Approximately ten kilometers away from Petra, there is one more gorge that is called Little Petra, or Siq al-Barid. According to some unconfirmed information, a little over five thousand tourists in total have visited Little Petra, because it has not been included yet in the main tourist routes. The admission to the Little Petra is free. The gates into the gorge are not closed for the night.
At one time, Little Petra served for travelling caravans as something like a way station, or caravanserai on the way to Petra; also the shortest road to the Palestinian border was through Little Petra.
The architectural ensemble of Little Petra consists of temples, altars, stairways, rooms, ritual buildings, and fragments of irrigation system hewn in the rocks. To the right of the main entrance into the gorge, there is a terrace of several steps with a tomb of ideal forms in it. To the left of it, a neat portico is carved in the rock on several columns. It looks very much like a temple, although neither altar, nor niche of any kind for some statue of a deity was found in it.
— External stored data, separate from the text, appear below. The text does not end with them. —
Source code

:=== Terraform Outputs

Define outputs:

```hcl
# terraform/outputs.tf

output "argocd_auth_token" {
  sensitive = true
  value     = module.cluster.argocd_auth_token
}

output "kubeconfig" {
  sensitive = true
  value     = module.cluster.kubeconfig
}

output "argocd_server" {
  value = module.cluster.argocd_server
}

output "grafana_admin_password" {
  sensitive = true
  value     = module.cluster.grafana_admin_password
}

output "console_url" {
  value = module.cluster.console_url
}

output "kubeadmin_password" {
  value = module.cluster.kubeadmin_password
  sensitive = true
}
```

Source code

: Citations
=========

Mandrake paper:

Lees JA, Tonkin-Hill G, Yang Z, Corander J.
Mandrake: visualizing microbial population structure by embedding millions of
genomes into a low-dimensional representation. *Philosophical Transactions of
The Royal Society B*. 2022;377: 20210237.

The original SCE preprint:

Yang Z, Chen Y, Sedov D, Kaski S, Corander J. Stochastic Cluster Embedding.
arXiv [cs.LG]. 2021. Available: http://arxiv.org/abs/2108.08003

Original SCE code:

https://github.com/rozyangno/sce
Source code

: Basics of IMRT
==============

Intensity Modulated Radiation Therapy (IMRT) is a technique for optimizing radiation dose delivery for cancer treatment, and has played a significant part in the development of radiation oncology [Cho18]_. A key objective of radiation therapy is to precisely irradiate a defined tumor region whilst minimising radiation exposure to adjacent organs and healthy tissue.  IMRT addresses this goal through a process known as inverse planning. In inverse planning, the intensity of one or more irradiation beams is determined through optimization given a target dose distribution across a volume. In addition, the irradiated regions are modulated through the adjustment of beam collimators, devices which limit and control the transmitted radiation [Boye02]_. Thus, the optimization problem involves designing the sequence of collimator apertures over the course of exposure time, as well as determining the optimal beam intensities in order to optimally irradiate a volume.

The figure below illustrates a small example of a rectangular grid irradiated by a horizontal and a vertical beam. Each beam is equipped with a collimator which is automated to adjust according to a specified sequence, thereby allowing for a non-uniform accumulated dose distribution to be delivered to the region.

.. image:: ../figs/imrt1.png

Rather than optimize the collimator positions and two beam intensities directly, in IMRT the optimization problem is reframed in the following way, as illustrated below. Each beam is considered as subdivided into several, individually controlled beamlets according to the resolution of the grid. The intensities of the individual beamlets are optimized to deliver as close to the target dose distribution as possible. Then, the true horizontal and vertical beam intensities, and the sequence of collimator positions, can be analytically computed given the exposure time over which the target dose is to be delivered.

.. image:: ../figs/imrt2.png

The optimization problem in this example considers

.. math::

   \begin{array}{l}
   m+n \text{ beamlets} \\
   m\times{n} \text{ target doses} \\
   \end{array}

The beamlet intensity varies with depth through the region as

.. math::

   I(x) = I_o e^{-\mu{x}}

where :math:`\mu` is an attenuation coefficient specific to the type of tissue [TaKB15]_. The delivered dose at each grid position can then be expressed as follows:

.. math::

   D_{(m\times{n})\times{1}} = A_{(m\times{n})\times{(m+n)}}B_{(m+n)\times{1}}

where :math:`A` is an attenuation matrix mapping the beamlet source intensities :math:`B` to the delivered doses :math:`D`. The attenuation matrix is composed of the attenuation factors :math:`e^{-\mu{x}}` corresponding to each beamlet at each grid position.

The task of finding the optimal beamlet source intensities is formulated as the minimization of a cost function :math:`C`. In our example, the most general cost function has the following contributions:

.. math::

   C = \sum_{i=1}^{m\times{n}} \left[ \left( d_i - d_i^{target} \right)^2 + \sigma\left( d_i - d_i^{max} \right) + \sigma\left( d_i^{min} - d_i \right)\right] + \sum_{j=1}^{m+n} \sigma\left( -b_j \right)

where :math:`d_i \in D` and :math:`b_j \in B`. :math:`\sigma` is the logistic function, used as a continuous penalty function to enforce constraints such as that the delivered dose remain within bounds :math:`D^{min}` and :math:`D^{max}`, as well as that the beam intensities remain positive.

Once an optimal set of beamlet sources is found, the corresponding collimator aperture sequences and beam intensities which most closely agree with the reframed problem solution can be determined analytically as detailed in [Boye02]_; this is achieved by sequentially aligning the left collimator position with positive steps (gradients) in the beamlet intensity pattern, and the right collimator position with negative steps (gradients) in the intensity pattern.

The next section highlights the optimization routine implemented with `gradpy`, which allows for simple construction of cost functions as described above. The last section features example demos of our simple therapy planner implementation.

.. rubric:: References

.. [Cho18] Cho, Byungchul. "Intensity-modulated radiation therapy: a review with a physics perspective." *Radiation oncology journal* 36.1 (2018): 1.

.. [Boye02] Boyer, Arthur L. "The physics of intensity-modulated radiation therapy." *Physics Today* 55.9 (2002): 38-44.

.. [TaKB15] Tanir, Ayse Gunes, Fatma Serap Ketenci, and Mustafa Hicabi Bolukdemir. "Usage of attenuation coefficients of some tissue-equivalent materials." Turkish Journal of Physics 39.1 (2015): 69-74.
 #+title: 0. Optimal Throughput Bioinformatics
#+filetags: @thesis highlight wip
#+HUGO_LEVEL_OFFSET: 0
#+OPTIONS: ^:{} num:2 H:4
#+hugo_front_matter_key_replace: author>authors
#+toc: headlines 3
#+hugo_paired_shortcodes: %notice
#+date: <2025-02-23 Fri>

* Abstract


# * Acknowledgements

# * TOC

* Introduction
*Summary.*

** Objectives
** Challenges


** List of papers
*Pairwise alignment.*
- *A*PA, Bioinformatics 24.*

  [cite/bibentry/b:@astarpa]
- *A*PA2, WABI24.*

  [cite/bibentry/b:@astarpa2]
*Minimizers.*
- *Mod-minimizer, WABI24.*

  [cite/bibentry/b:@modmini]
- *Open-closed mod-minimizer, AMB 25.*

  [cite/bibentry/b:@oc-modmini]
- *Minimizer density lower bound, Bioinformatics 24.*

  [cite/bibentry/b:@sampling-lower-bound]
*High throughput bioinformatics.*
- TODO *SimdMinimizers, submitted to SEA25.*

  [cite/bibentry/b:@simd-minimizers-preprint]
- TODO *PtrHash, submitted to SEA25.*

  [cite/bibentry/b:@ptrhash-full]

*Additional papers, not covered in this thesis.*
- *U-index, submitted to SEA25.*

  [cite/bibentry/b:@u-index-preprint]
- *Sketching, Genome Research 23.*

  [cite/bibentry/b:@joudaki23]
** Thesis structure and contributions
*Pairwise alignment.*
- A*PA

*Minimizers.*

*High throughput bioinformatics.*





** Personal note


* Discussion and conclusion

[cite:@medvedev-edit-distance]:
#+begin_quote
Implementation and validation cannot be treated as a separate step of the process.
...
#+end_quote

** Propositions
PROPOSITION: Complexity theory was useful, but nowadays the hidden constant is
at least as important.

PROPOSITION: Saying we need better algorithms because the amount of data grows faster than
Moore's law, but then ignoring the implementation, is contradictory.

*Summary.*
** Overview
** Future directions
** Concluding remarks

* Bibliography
Further down into the gorge, there are three little halls carved in the rock. One of them has an amazing painting with frescoes of great skill that date back to the 1st century AD. The entire ceiling is covered with a refined floral ornament, in which one can see birds and people playing some music instruments. The walls are executed in the form of decorative painted squares. No other place in Petra has any preserved painting like this. This kind of painting – of such high quality, is rather more common for the Dionysian temples of the period of Alexander the Great. In such an austere place it looks absolutely unbelievable.
This material about Petra is taken from the article of Professor A. A. Oparin (Ukraine), Ancient Petra: Tombs. Altars. Sacrifices. published in magazine Review of the World Issues on April 3, 2013.